Figure 5 shows the lowest piping 12a placed in the thermal battery 4, viewed from above. Through pipeline 12a, heat is both charged and discharged. Charging and discharging can be done — by always directing the water in the same direction, as shown in figure 5. Loading and unloading can be monitored with the help of a thermometer 13, which indicates the temperature of the water flow coming out of the pipeline 12a. If the temperature of the water fed into the pipeline 12a differs a lot from the temperature of the outgoing water, charging or discharging is still in progress.
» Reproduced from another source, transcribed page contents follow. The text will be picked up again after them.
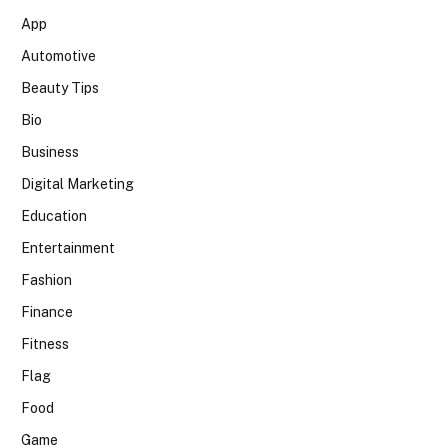
App
Automotive
Beauty Tips
Bio
Business
Digital Marketing
Education
Entertainment
Fashion
Finance
Fitness
Flag
Food
Game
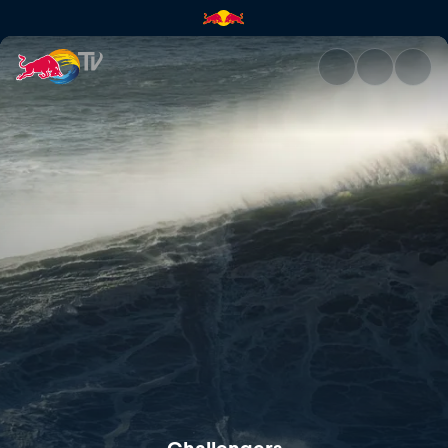
Challengers | Red Bull TV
When the heat accumulator 4 contains about 20% of the volume of water, the distances between the pipes of the heating and discharge pipelines 12a - 12d can be considered quite long at 10 - 15 m.
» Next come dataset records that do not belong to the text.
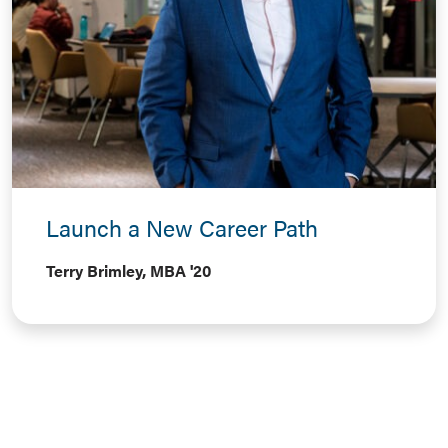
Launch a New Career Path
Terry Brimley, MBA '20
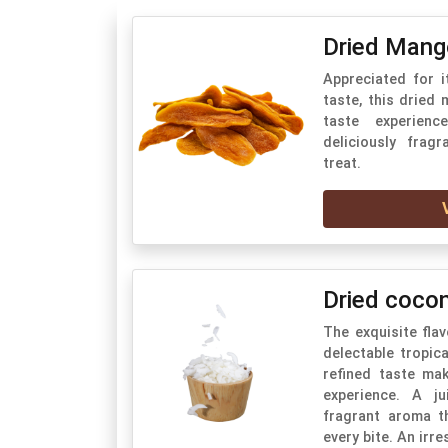
Dried Mang
Appreciated for i
taste, this dried
taste experienc
deliciously frag
treat.
Dried coco
The exquisite fla
delectable tropica
refined taste ma
experience. A ju
fragrant aroma t
every bite. An irres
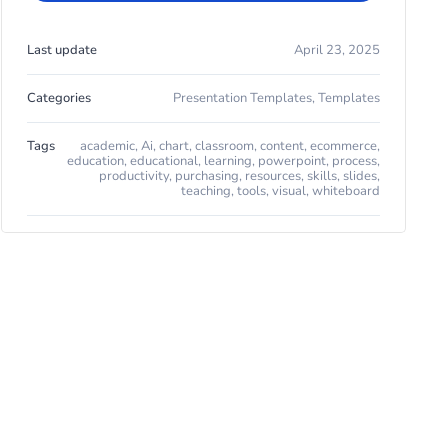
Last update
April 23, 2025
Categories
Presentation Templates
,
Templates
Tags
academic
,
Ai
,
chart
,
classroom
,
content
,
ecommerce
,
education
,
educational
,
learning
,
powerpoint
,
process
,
productivity
,
purchasing
,
resources
,
skills
,
slides
,
teaching
,
tools
,
visual
,
whiteboard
Figure 6 shows a flat area accepted as a landfill, for which the combination of landfill and thermal battery 4 according to the invention is to be made. This construction method is very advantageous compared to the construction method according to Figure 2, where a wide pit is dug, which means transporting away a large amount of mass. In this embodiment, the thermal battery 4 is formed almost exclusively from the waste and masses brought to the site, which are shown in Figs. 6 and ? together with the heat accumulator area. Figure 6 shows the planned flat building site 16 for the thermal battery 4, where the groundwater level 15 is at a depth h, which is at least

I meter.

Figure 7 shows as an example how the combination of the landfill and the thermal battery 4, which is shown in Figure 2, is now formed as an almost entirely above-ground structure on the plateau area shown in Figure 6, with a size of approximately 100 x 120 m. In this embodiment, the pipelines leading into the thermal battery 4 are easy to install and use them. Similarly, draining the area is easier than removing the water inside the thermal battery 4 and pumping new water in its place.

Claims (8)

PATENT CLAIMS 1. A heat container (4) intended for the storage of heat energy and later utilization of said energy, which heat container (4) comprises material that accumulates heat, the temperature of which can be raised to a value of 100 °C or close to it, and which heat energy can is released from said heat reservoir (4) at a later selected time characterized by the fact that an accumulating mass (9) of the heat container (4) partially and heat insulating structures in the heat container (4) are additionally formed from selected waste that can be disposed of in a landfill and said heat container (4) with its structures are arranged and intended to — be a permanent landfill to remain in place. 2. Heat container (4) according to patent claim 1, characterized in that the storage mass (9) is water in addition to the solid material. 3. Heat container (4) according to patent claim 1, characterized in that the storage mass (9) is water and a mineral substance, such as stone blocks or concrete blocks of a certain size, such as — less than I m. 4, Heating container (4) according to patent claim 1, characterized in that the charging and discharging of heat energy from the heating battery (4) takes place with the help of water lines (12) which are led inside the heating container (4). 5. Heat container (4) according to patent claim 1, characterized in that the water that functions as reserve mass (9) is adapted to conduct heat inside the heating battery (4) both by conducting heat and by transporting heat through its own gravitational vertical movement. 6. Heating container (4) according to patent claim 5, characterized in that vertical empty wells (8) free of mineral substances have been mounted on the heating container (4), which facilitate the tendency of the hot water to rise more easily. — 7. Heat container (4) according to patent claim 4, characterized in that the charging of the heat container (4) and the discharge of heat energy can be carried out in the heating battery (4) in layers by placing the pipe lines (12a - 12d) placed in the layers to be controlled separately, e.g. by means of shut-off valves (14). 8. Heating container (4) according to patent claim 1, characterized in that the structure of the heating container (4) is designed to be self-supporting, which is achieved thanks to the fact that the heating container (4) is filled with mineral substances, which also provide support for the upper part of the heating container ( 4).